Mike Samuel wrote:
> 2009/11/12 Branko Čibej <brane_at_xbc.nu>:
>> Mike Samuel wrote:
>>> 2009/11/12 Branko Čibej <brane_at_xbc.nu>:
>>>> What that amounts to is that, for completeness and correctness, you'd
>>>> have to carefully catalogue all the media types and applicable
>>>> attributes, and make complex decisions based on that data; *and* keep it
>>>> up to date, which apparently is not as easy as one would like (e.g., see
>>>> http://roy.gbiv.com/untangled/2009/wrangling-mimetypes). I don't think
>>>> the goal would justify the ongoing effort involved.
>>> Why? Why not just take into account the charset mime-type parameter
>>> which can only be present on texty types?

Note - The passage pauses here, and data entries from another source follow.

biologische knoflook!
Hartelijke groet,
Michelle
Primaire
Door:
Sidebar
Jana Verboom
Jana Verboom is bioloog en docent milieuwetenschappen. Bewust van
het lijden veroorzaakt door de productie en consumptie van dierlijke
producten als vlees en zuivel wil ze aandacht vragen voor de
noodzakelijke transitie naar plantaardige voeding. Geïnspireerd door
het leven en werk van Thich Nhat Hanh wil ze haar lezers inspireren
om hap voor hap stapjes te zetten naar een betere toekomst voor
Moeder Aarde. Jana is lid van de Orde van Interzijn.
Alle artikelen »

>>> I'm not suggesting this as an ultimate solution, just an incremental
>>> improvement of an existing feature that is already well documented and
>>> understood in other domains.
>> What do you do if the charset attribute isn't present? You either fall
>> back to the current "broken" behaviour, or you interpret the media type.

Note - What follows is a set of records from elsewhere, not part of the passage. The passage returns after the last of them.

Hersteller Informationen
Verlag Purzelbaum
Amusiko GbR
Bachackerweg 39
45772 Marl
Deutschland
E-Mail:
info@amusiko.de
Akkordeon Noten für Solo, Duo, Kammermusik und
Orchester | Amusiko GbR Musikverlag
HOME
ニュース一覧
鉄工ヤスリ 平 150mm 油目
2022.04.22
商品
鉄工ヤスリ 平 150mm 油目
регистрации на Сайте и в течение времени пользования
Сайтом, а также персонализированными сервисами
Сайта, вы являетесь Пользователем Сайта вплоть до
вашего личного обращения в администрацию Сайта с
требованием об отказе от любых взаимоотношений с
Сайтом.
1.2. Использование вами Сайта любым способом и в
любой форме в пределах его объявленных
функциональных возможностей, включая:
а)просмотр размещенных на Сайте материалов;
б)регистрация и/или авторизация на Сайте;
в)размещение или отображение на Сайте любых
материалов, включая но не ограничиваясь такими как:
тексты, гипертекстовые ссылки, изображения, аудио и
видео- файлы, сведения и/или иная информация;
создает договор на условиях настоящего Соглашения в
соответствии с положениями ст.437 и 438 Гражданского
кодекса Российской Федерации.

> The current proposal outlined in the first mail of this thread is to
> classify a file as texty if
> (1) the current "broken" behavior says so
> (2) OR if there is a charset attribute present regardless of value.
Your proposal and Mark's only differ in extended the parsing of
svn:mime-type vs. introducing a new property. Mine adds the option of
having more fine-grained choices about diff algorithms in the future
without actually having to know anything about specific media types, but
that's just a "future-proof" not an immediate requirement.

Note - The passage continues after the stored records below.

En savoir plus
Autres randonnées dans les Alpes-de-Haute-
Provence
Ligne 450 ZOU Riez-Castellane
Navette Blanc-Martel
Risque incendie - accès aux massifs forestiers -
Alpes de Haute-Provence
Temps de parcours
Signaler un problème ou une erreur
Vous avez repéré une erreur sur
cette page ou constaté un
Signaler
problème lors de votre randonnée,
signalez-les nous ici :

On the surface, the choice appears simple: roll a die, or flip a coin,
or (heh) have a duel. But Hyrum makes a very good example of the working
copy library nightmare. Even picking "strcmp" over "regex.match" can
have far-reaching consequences, but I'm more concerned about the
/potential/ creature feep: "Oh, we do /this/ and /this/ with
svn:mime-type, why not check it for colour and taste, too." Somewhat
overdone, perhaps, but it's /so/ easy to fall into the trap of just
adding a little something to an existing feature.
>> (Oh, we don't properly interpret the Unicode end-of-line code point in
>> UTF-8 files.)
> End of line codepoint? Are you talking about U+2028 and U+2029?
Those would appear to be the ones, yes. I don't know offhand if the
paragraph separator implies end-of-line.
Received on 2009-11-13 04:27:44 CET